4.9.12

"L'Amant" de Jean-Jacques Annaud (1991)


Je n'avais jamais vu L'Amant de Jean-Jacques Annaud. Hier, il passait à la télévision, c'était l'occasion de combler une lacune, mais j'ai hésité. Je n'ai jamais été fan de Duras, et c'est l'idée d'y retrouver son style ampoulé et répétitif qui m'avait jusque-là servi de repoussoir à chaque fois que l'occasion s'était présentée. Cette fois encore, j'ai failli renoncer, mais le visage de Tony Leung Ka Fai (que ce type était beau !) aperçu dans la bande-annonce, m'a finalement décidée - même si le film était nul, j'étais au moins sûre d'y trouver une compensation esthétique.

Je n'en ai pas eu besoin, car c'est un très beau film, à tous les points de vue. Si le style de Duras est toujours présent et reconnaissable, car le script reprend souvent mot pour mot des phrases du livre, il y est allégé. Mieux, il est sublimé par la voix et la diction de Jeanne Moreau... Ne reste donc que l'histoire, très belle et émouvante - car Duras a excellé à conter ces passions transcendantes-, et les images somptueuses des paysages, de la ville, des acteurs... avec, souvent, des plans très originaux. Une belle réussite à tous les niveaux. Je m'étonne qu'il ait si peu d'étoiles sur le site IMDB.

Ce matin, voulant vérifier si le film était fidèle au roman, je suis allée rechercher le livre que je n'avais pas ouvert depuis ma première et seule lecture. J'avais oublié que, plus qu'un roman, L'Amant est un recueil des souvenirs de jeunesse qui mêle deux sortes de récits : celui, relatif à l'aventure de l'amant chinois, qui donne son titre au livre et qui est précisément la partie où se concentre le style ampoulé, artificiel, répétitif ; et l'autre, au style plus naturel, sans fioritures, plus authentique et direct, et qui évoque la famille de Marguerite Duras et leur difficile survie au Vietnam.
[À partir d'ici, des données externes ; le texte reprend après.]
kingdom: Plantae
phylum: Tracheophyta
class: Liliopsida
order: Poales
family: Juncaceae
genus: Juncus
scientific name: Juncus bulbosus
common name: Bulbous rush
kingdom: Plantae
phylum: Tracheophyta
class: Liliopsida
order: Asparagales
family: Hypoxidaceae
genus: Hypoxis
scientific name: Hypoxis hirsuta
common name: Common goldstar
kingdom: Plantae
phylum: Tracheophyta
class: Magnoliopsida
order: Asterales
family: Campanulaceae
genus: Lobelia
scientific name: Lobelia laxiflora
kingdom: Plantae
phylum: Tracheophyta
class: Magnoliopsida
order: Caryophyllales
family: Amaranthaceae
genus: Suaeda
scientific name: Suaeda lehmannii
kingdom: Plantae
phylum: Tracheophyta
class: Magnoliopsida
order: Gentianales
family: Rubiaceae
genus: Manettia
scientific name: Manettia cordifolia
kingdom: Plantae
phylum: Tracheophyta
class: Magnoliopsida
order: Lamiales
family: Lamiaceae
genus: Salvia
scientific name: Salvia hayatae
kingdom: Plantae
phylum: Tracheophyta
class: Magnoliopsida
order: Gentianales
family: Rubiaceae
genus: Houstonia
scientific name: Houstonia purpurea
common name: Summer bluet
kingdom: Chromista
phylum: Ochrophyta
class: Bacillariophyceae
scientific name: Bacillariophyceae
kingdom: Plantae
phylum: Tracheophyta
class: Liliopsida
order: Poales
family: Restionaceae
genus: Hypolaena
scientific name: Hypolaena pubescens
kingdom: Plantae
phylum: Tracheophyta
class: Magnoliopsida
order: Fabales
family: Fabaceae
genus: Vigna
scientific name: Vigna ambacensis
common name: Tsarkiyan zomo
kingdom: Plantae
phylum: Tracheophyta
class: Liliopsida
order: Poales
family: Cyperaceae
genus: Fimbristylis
Que Duras pût écrire sans afféterie, je l'avais oublié. Du coup, cette relecture me donne le sentiment que la sobriété du texte est la marque de la vérité, des choses qu'elle a effectivement vécues, tandis que les surcharges de styles et les exagérations semblent participer de la volonté de donner de l'épaisseur à une passion seulement fantasmée. Une fiction. Les passages concernant la jeune fille et l'amant sont comme surjoués, dans l'intention, si l'aventure était réelle, de la magnifier et de faire d'une histoire banale, voire même sordide car l'argent paraît y avoir joué un rôle de premier plan, quelque chose de beau, de sentimental, la seule note  positive d'une jeunesse par ailleurs misérable, violente et désespérée.


En vérité, si j'ai repris le livre, c'est parce que cet épilogue du Chinois, qui téléphone des années plus tard pour redire son amour éternel, m'a paru tellement gros et peu crédible que j'ai pensé que le cinéaste l'avait inventé pour que cela soit encore plus romantique. Mais non, c'est celui du roman.